Pick out every line in the rows below that contains the word "position". Case counts, so copy only lines where it appears with that capitalization.

= INFORMATION GIVEN =

--- START ---

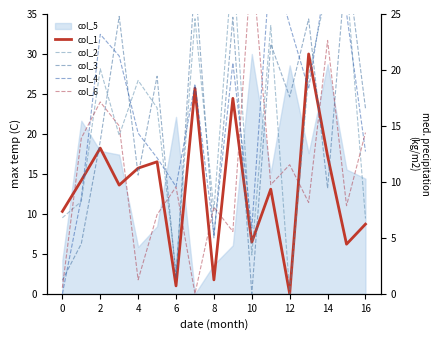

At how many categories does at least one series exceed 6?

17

--- END ---
--- START ---

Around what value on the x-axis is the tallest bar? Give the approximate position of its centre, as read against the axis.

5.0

--- END ---
--- START ---

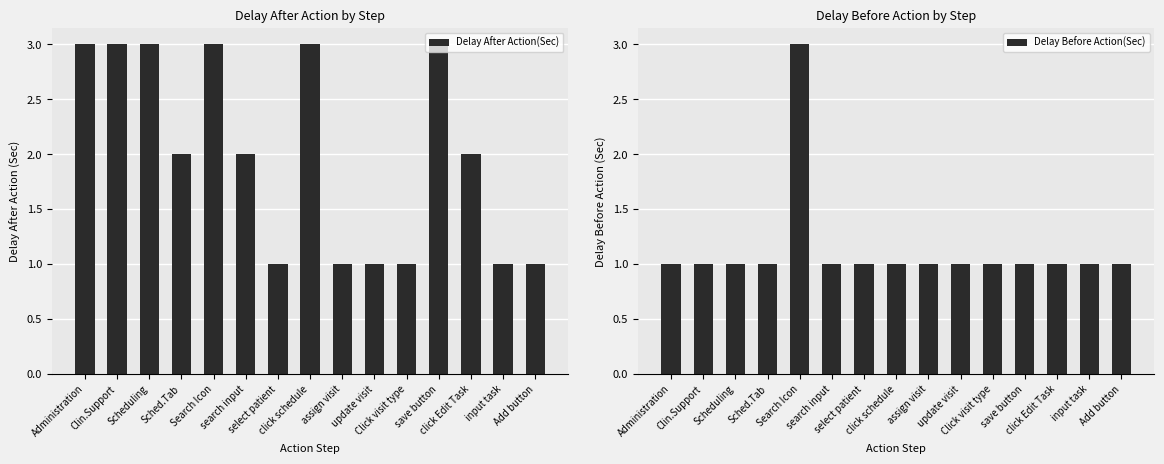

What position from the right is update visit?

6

--- END ---

= SOLUTION TO THE PROBLEM =
Around what value on the x-axis is the tallest bar? Give the approximate position of its centre, as read against the axis.
What position from the right is update visit?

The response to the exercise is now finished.